Der Gesetzgeber will, dass jeder Arbeitgeber einen Beitrag zur Teilhabe schwerbehinderter Menschen am Arbeitsleben leistet, in erster Linie durch die Beschäftigung schwerbehinderter Menschen, in zweiter Linie dadurch, dass er einen Geldbetrag zur Förderung der Teilhabe schwerbehinderter Menschen leistet. Siehe auch: Schwerbehindertenrecht Deutschland

Die Ausgleichsabgabe soll einen gerechten Ausgleich gegenüber den Arbeitgebern schaffen, die ihre Beschäftigungspflicht erfüllen und denen daraus, z.B. durch den gesetzlichen Zusatzurlaub und die behinderungsgerechte Ausstattung des Arbeitsplatzes, erhöhte Kosten entstehen.

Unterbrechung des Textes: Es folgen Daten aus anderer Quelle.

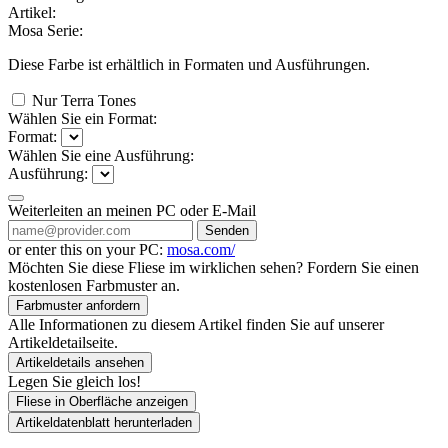
Artikel:
Mosa Serie:
Diese Farbe ist erhältlich in
Formaten und
Ausführungen.
Nur Terra Tones
Wählen Sie ein Format:
Format:
Wählen Sie eine Ausführung:
Ausführung:
Weiterleiten an meinen PC oder E-Mail
Senden
or enter this on your PC:
mosa.com/
Möchten Sie diese Fliese im wirklichen sehen? Fordern Sie einen
kostenlosen Farbmuster an.
Farbmuster anfordern
Alle Informationen zu diesem Artikel finden Sie auf unserer
Artikeldetailseite.
Artikeldetails ansehen
Legen Sie gleich los!
Fliese in Oberfläche anzeigen
Artikeldatenblatt herunterladen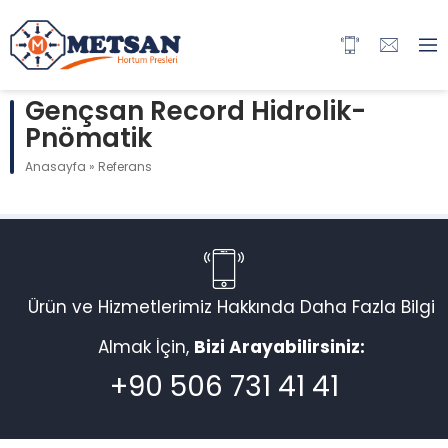
Gençsan Record Hidrolik-
Pnömatik
Anasayfa
»
Referans
Ürün ve Hizmetlerimiz Hakkında Daha Fazla Bilgi
Almak İçin,
Bizi Arayabilirsiniz:
+90 506 731 41 41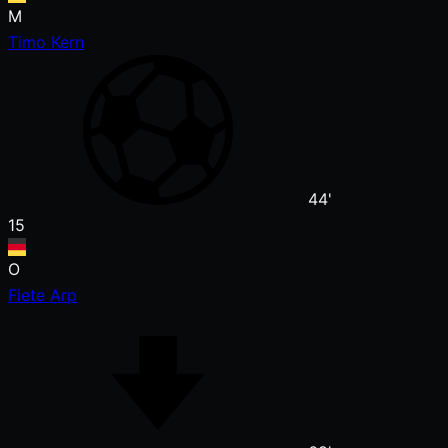
M
Timo Kern
44'
15
O
Fiete Arp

Darüber hinaus soll die Ausgleichsabgabe Arbeitgeber anhalten, ihre Beschäftigungspflicht zu erfüllen.

Aus der Ausgleichsabgabe, die an das Integrationsamt entrichtet wird, werden hauptsächlich Hilfen für schwerbehinderte Menschen am Arbeitsplatz und Arbeitgeber, denen durch die Beschäftigung eines schwerbehinderten Menschen höhere Kosten entstehen, finanziert.